General wound care advice.

  • In most cases your wound will have been covered with a suitable dressing.
  • Do not remove the dressing unless you are instructed to do so. If the dressing becomes soiled or wet, it should be replaced.
  • Keep the wound dry, wash around it where possible.
  • Do not cover with waterproof fingerstalls, plastic bags etc, unless you are advised to do so. This will make the wound soggy and more prone to infection.
  • If the wound becomes hot, painful, red, swollen, smelly, or discharges or reopens, please inform your GP or call 111 for advice.
  • The redness of the scar may take six months or more to fade in colour and may not completely disappear.

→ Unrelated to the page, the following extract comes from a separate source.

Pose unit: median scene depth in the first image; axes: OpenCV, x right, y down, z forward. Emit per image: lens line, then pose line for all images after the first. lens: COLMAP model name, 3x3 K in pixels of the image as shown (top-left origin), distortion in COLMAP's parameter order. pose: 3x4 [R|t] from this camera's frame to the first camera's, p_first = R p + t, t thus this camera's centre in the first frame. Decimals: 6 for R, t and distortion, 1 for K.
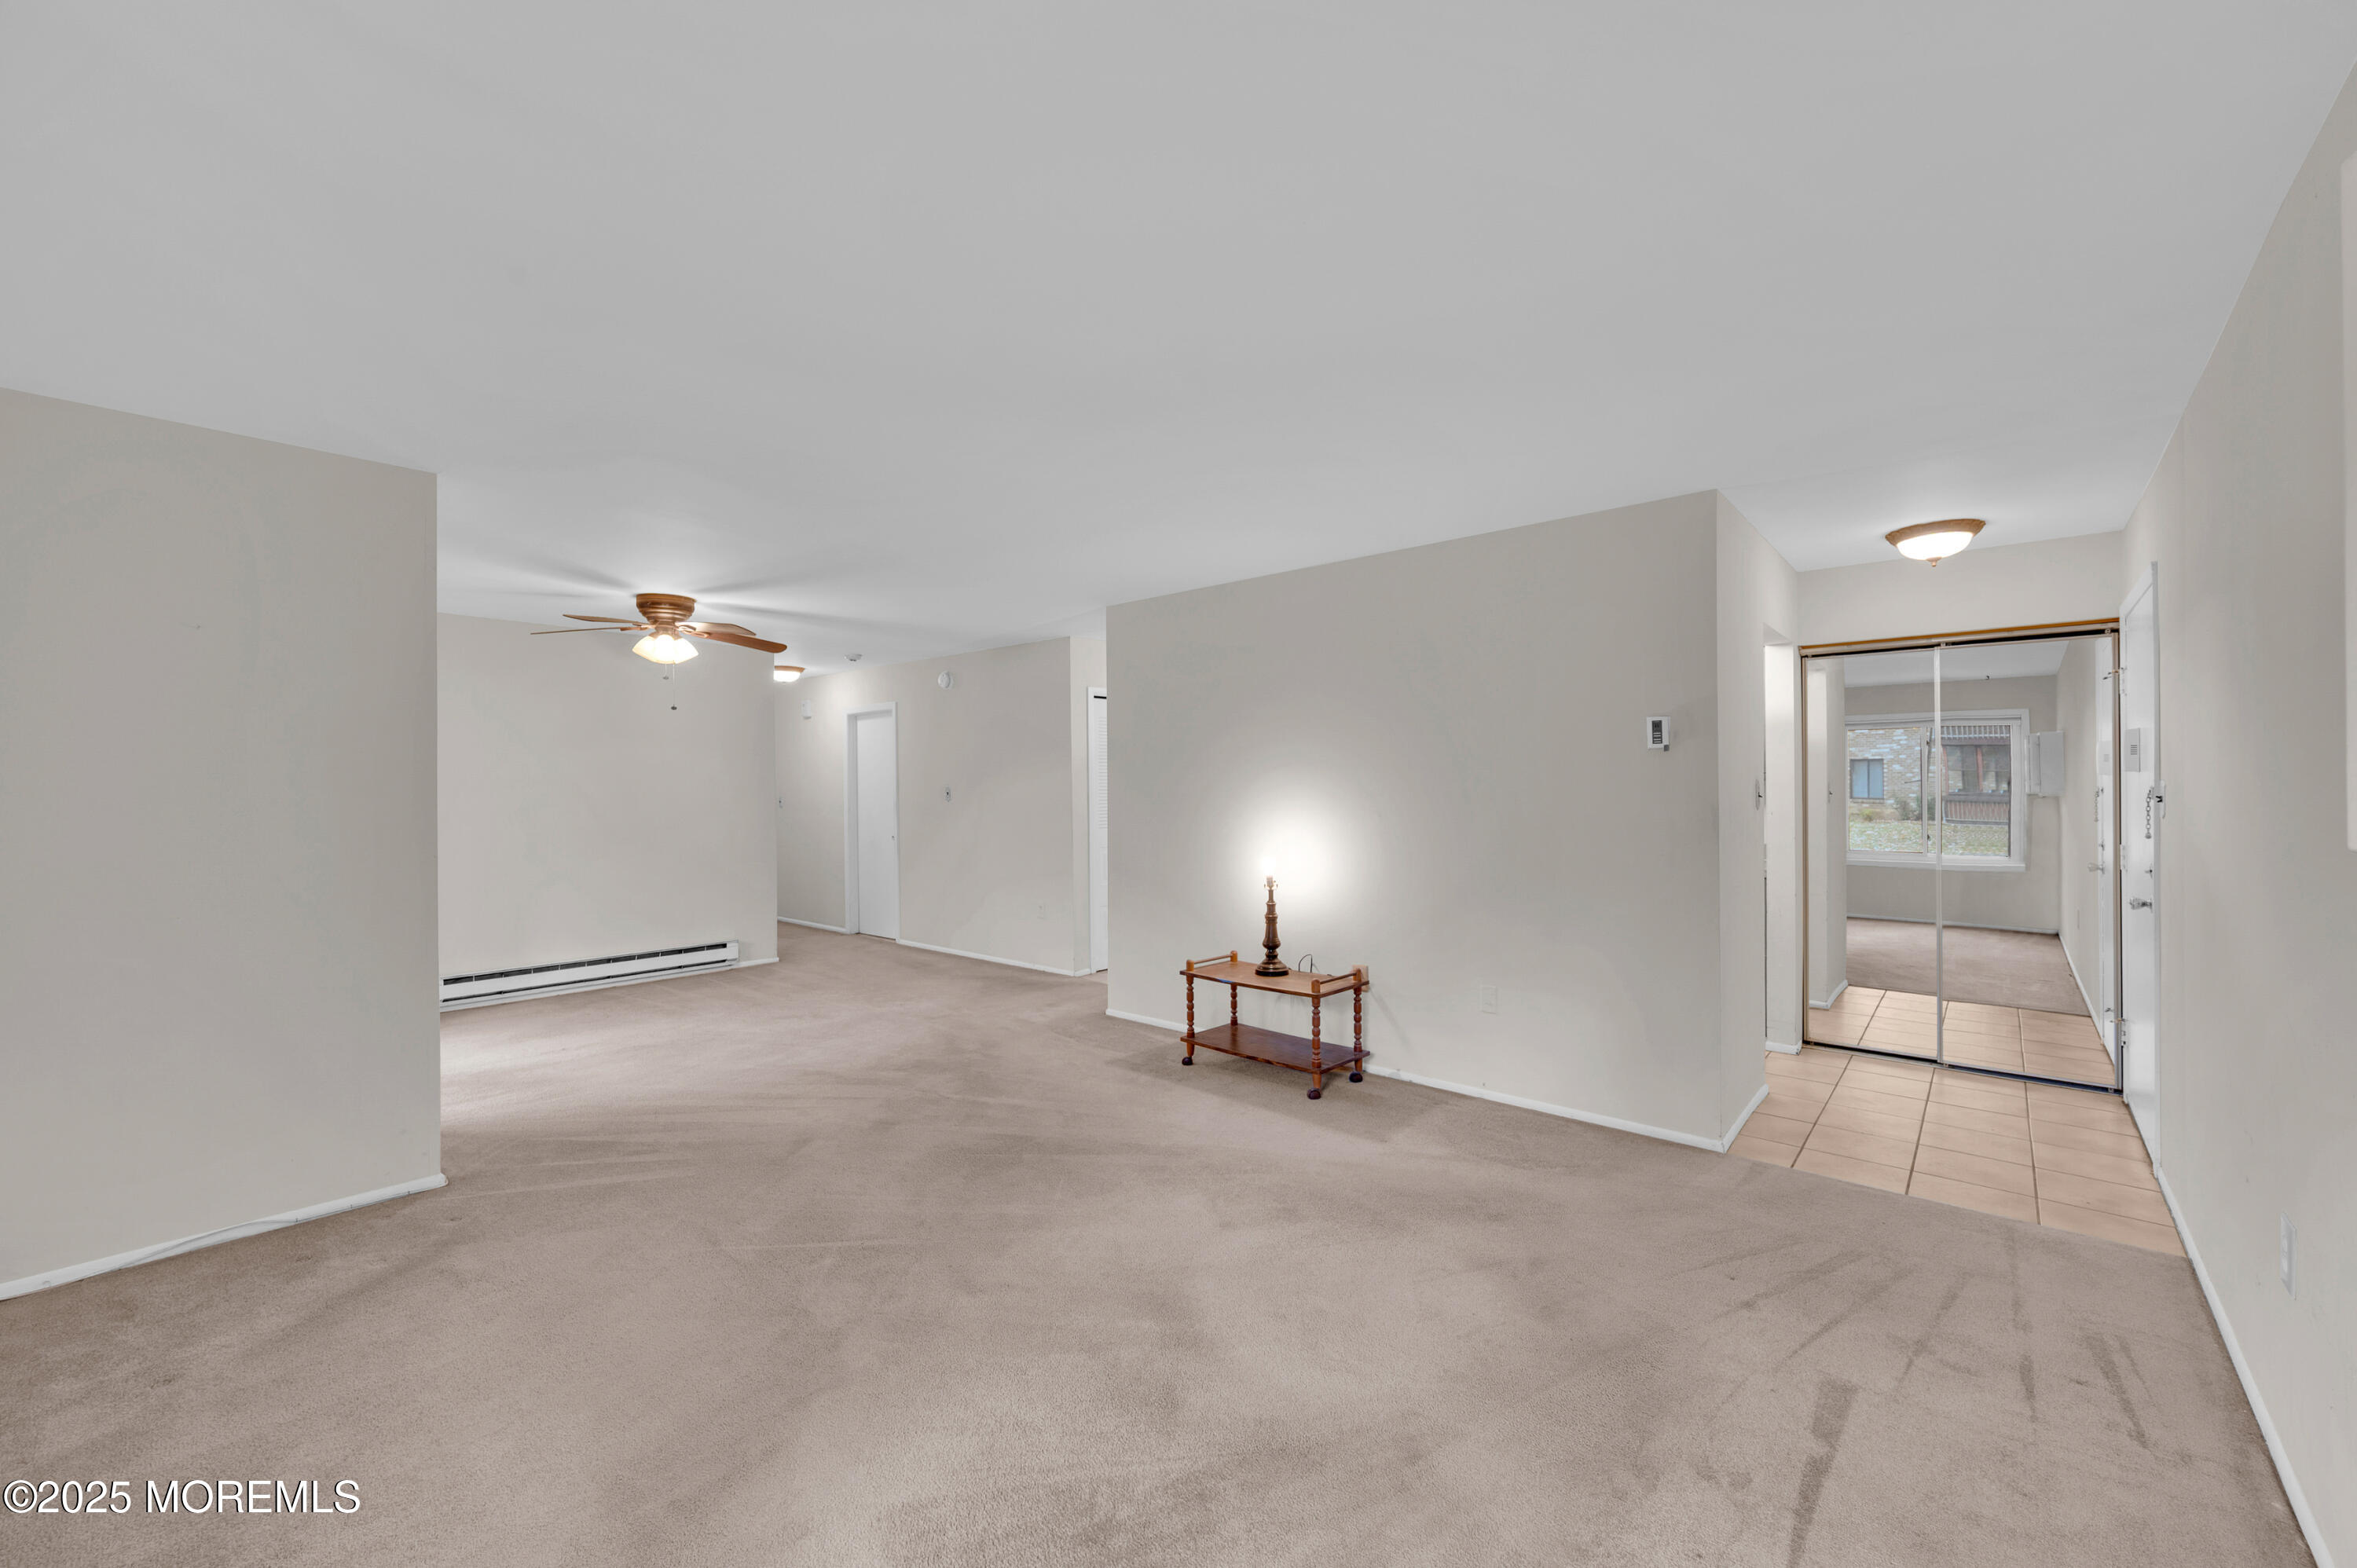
lens RADIAL K [[930.9, 0, 1181.0], [0, 930.9, 788.9], [0, 0, 1]] dist [-0.001718, -0.000037]
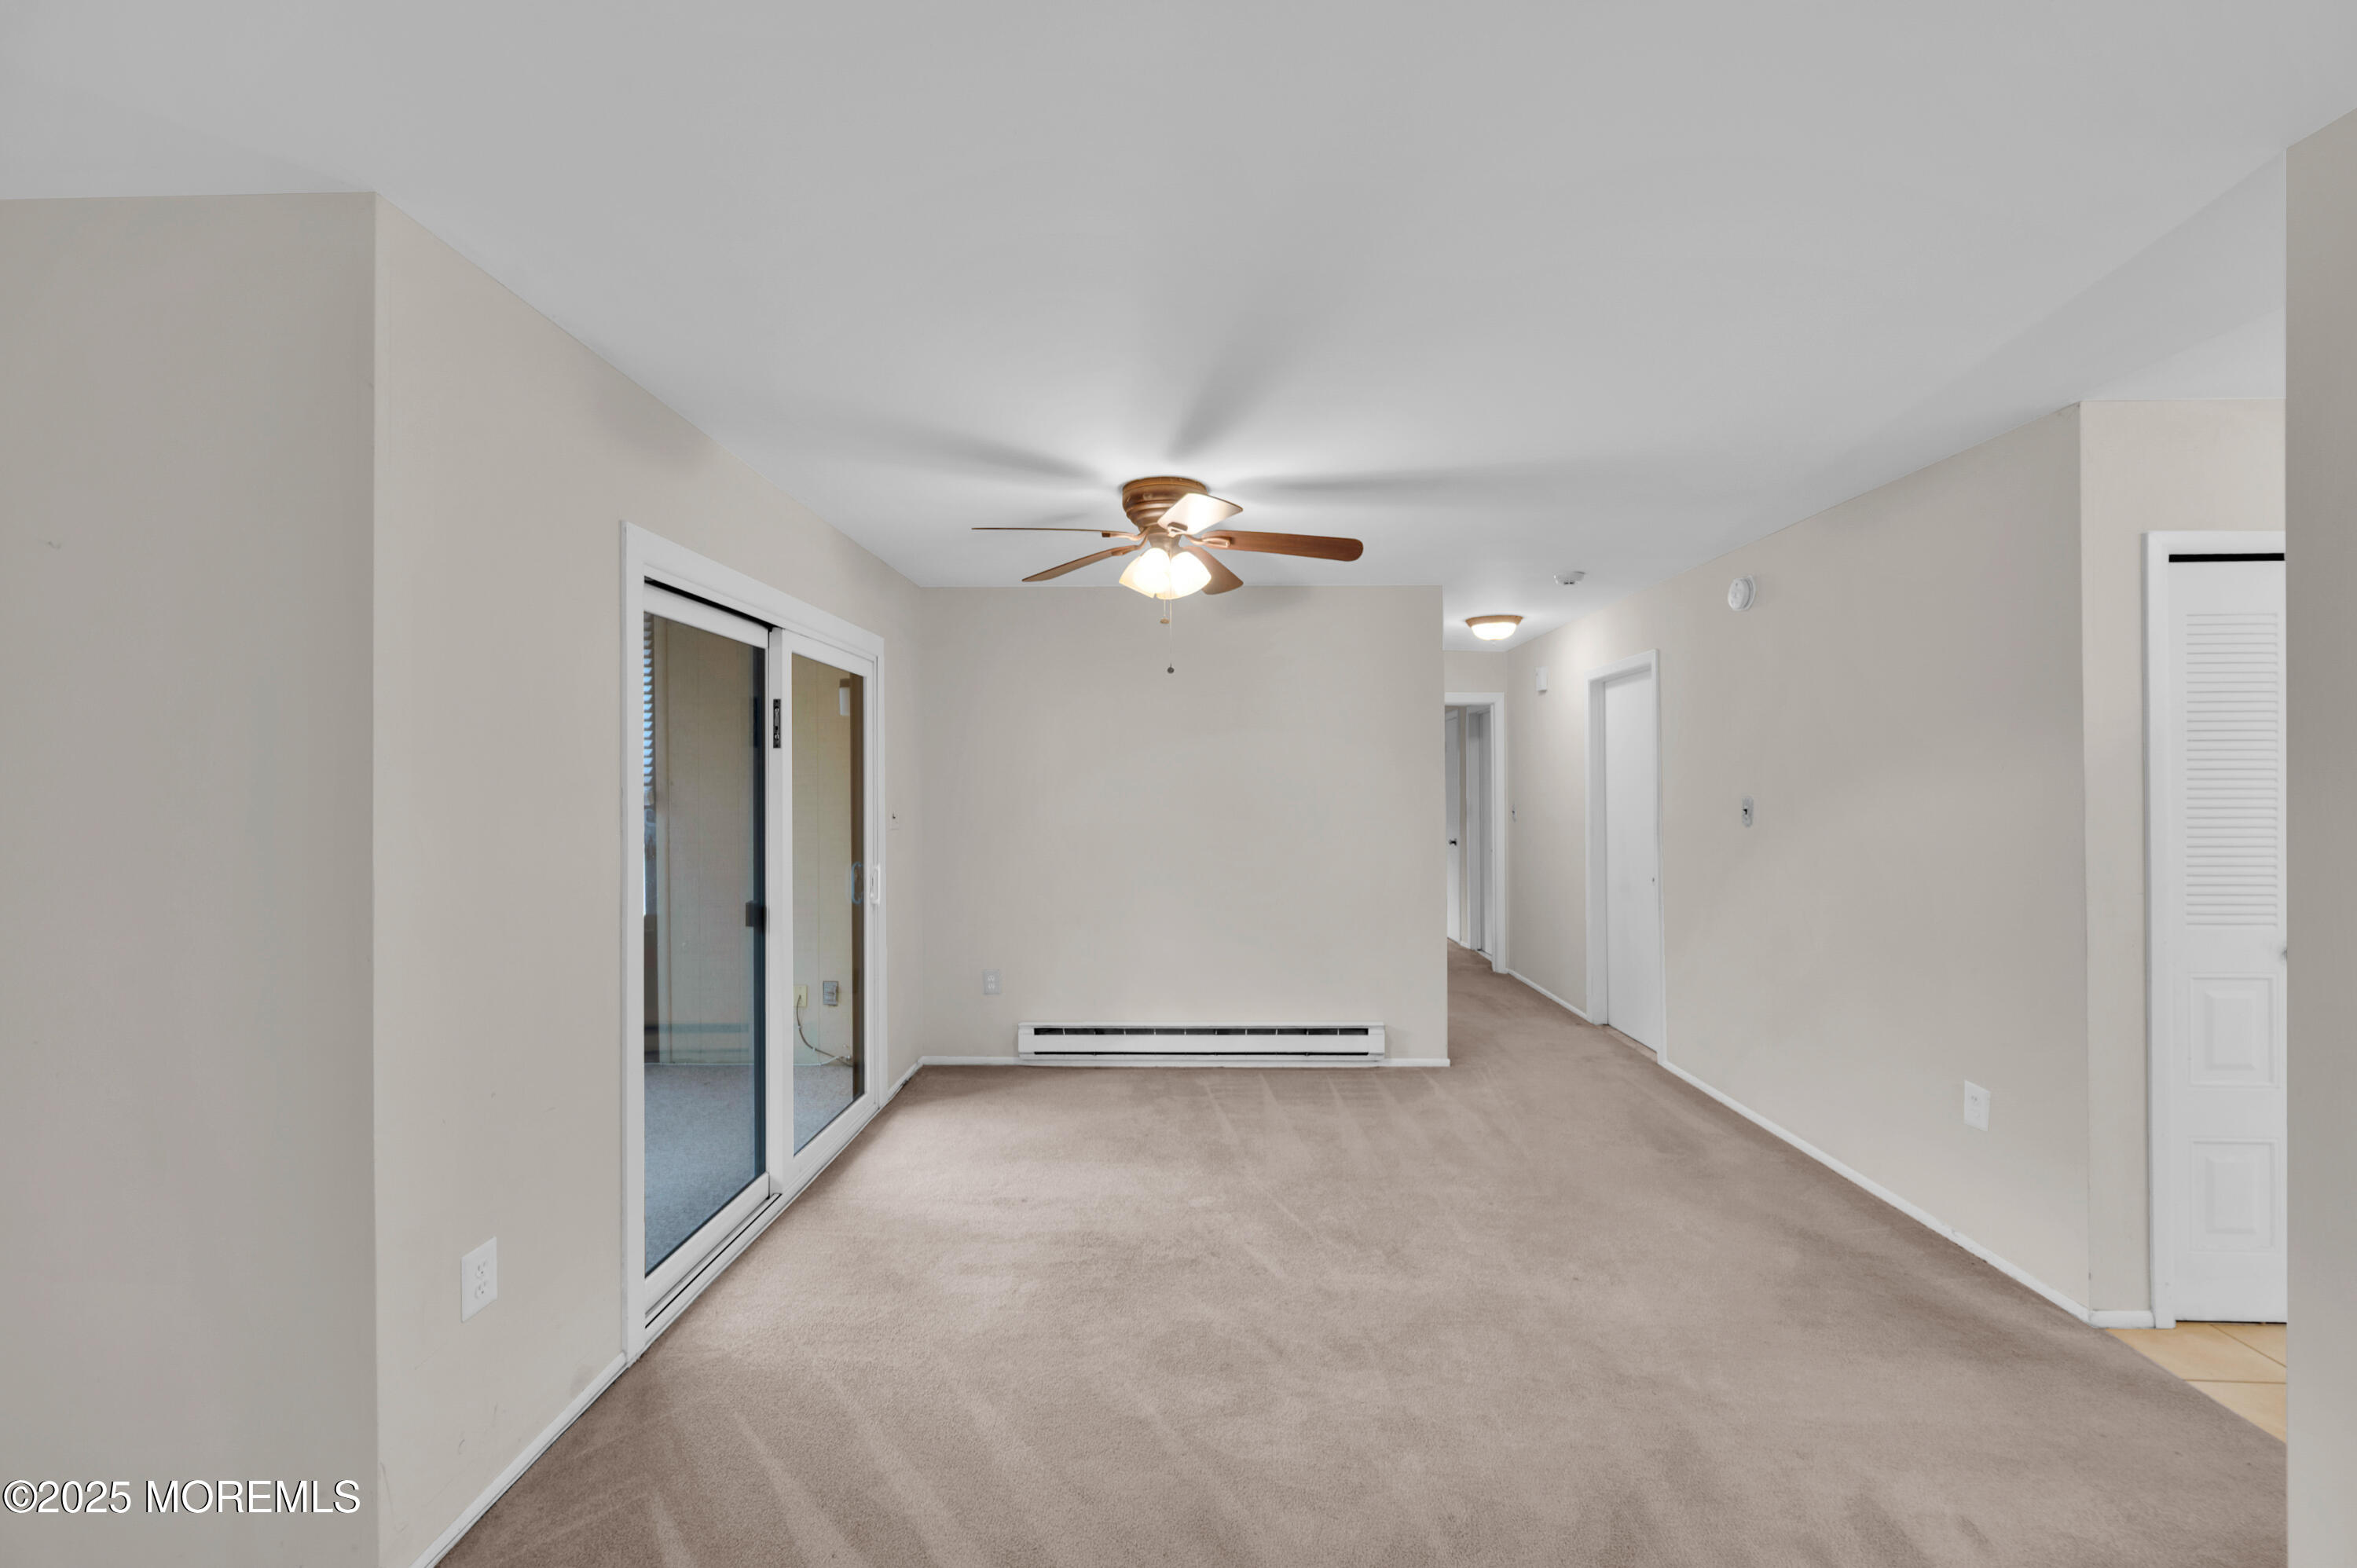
lens RADIAL K [[930.9, 0, 1181.0], [0, 930.9, 788.9], [0, 0, 1]] dist [-0.001718, -0.000037]
pose [[0.647448, 0.004717, -0.762095, -0.079144], [-0.002047, 0.999988, 0.004450, -0.011549], [0.762107, -0.001322, 0.647450, 0.563029]]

Your wound closure method.

  • Your wound has been closed today using (data will be provided) which should be removed in (data will be provided) days.
  • Steristrips can be moistened and gently removed.
  • Tissue glue does not need to be removed, it will fall off with the scab.
  • Sutures and clips can be removed by your General Practitioner or the practice nurse. Please make the necessary appointment for as soon after the recommended removal date as possible.
  • Sutures may leave tattoo marks around the wound, if not removed promptly at the recommended time.


  • For general medical advice please use the NHS website, walk-in-centres, the NHS 111 service or your GP.
  • NHS telephone advice 111.
  • Your own GP and practice nurses are also available for general advice on care of your wound.


This information is for guidance purposes only and is in no way intended to replace professional clinical advice by a qualified practitioner.

This article is intended for patients receiving care in Brighton & Hove or Haywards Heath.